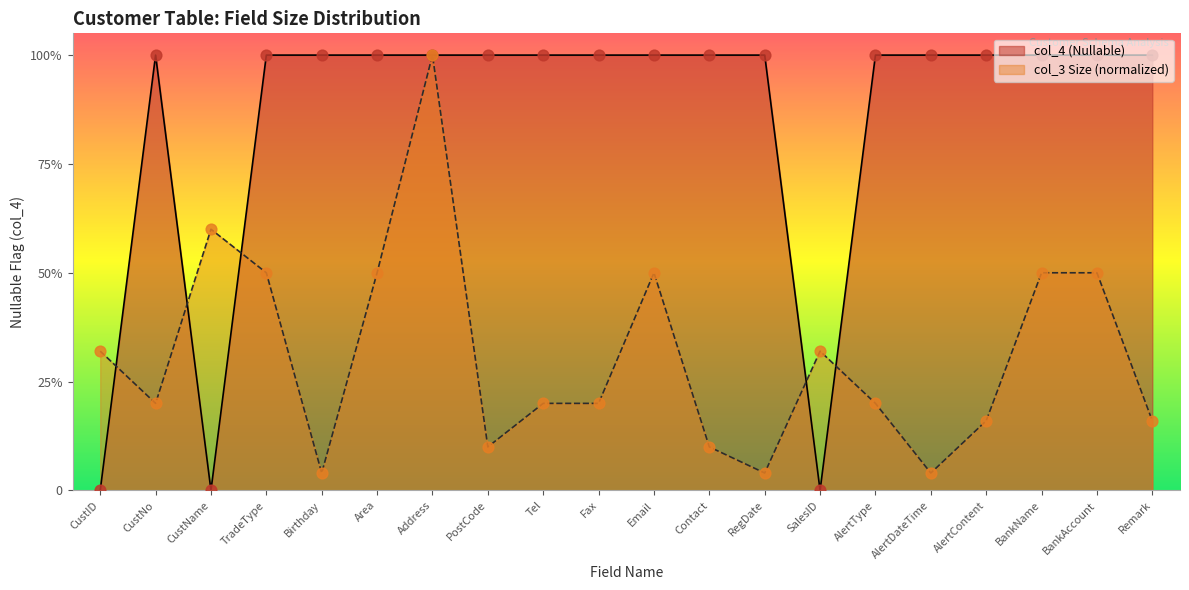

Between TradeType and BankName, which is larger?

TradeType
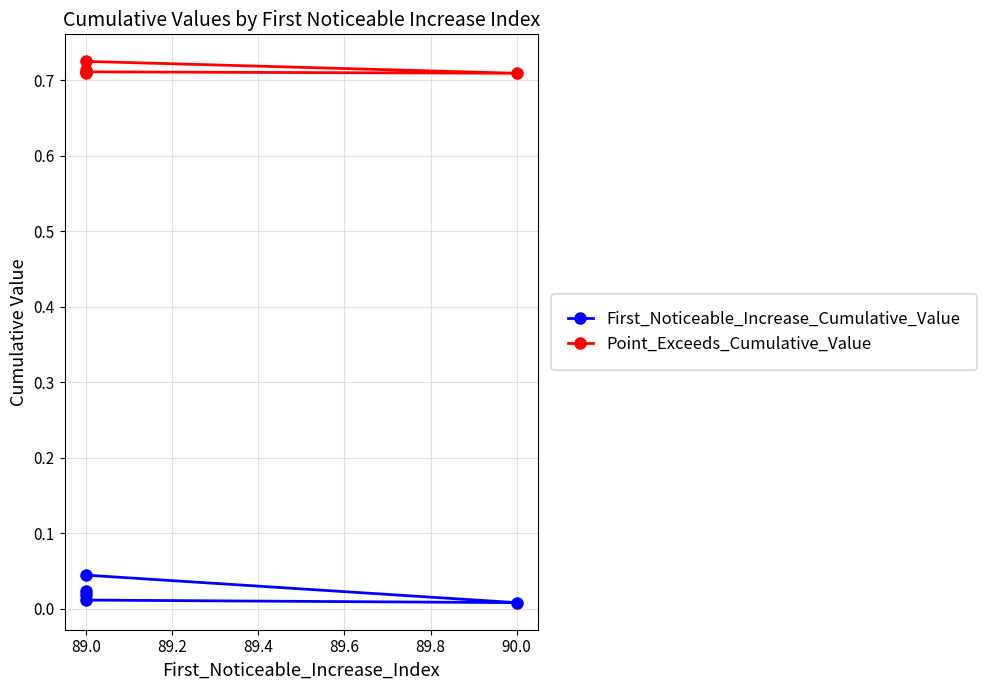

Reading left to right, extract all data points from this chart.

First_Noticeable_Increase_Cumulative_Value: 0.0	0.0	0.0	0.0	0.0
Point_Exceeds_Cumulative_Value: 0.7	0.7	0.7	0.7	0.7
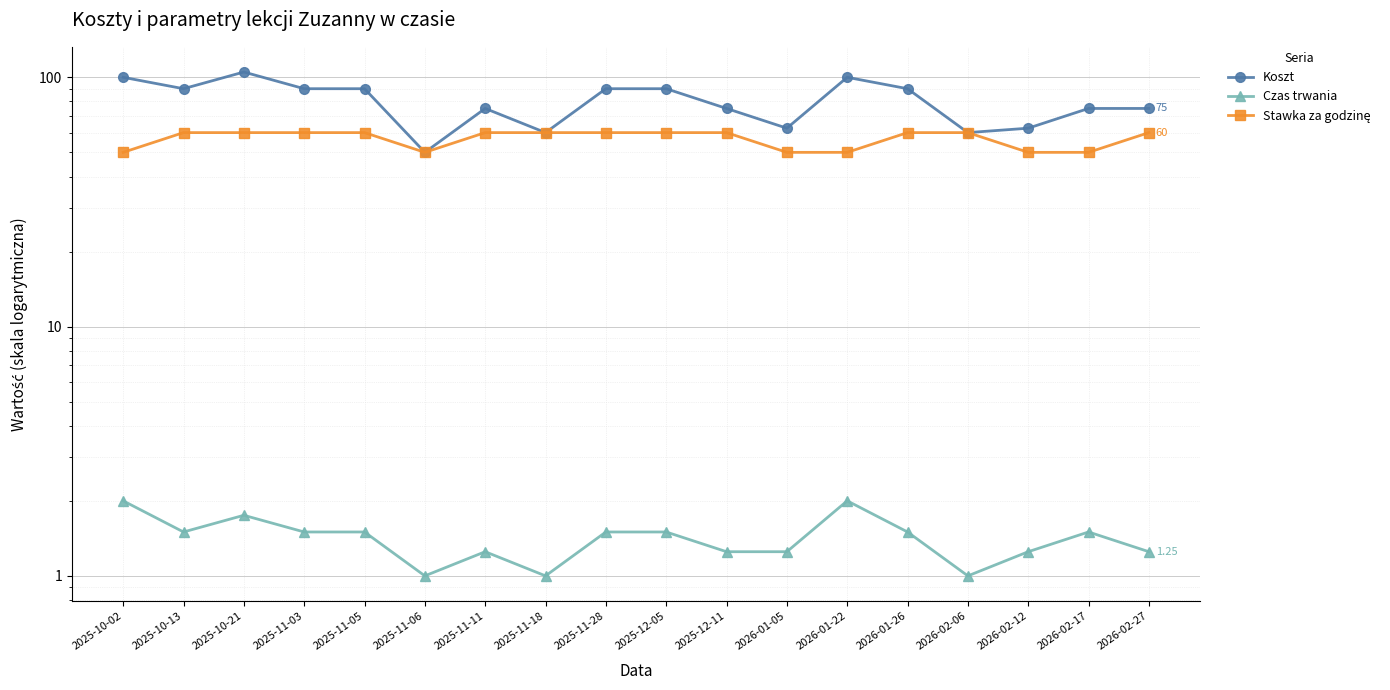

At which category does the chart reach its peak across all series?

2025-10-21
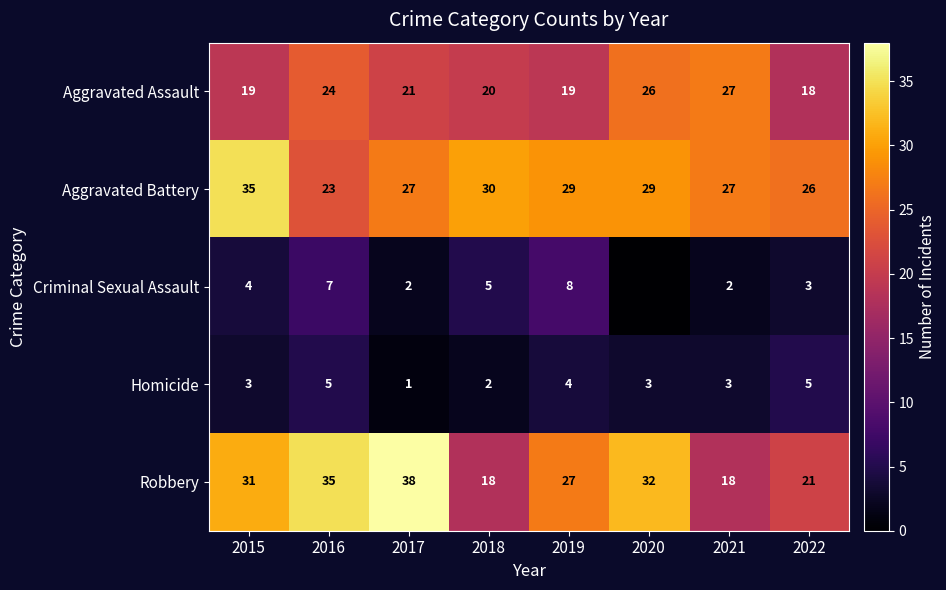

Is the value of Homicide at 2016 greater than the value of Aggravated Battery at 2019?

No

******************************

What is required =
Copy out all of the records above word for word, leaving out the pictures.

Response area =
Between TradeType and BankName, which is larger?

TradeType

Reading left to right, extract all data points from this chart.

First_Noticeable_Increase_Cumulative_Value: 0.0	0.0	0.0	0.0	0.0
Point_Exceeds_Cumulative_Value: 0.7	0.7	0.7	0.7	0.7

At which category does the chart reach its peak across all series?

2025-10-21

Is the value of Homicide at 2016 greater than the value of Aggravated Battery at 2019?

No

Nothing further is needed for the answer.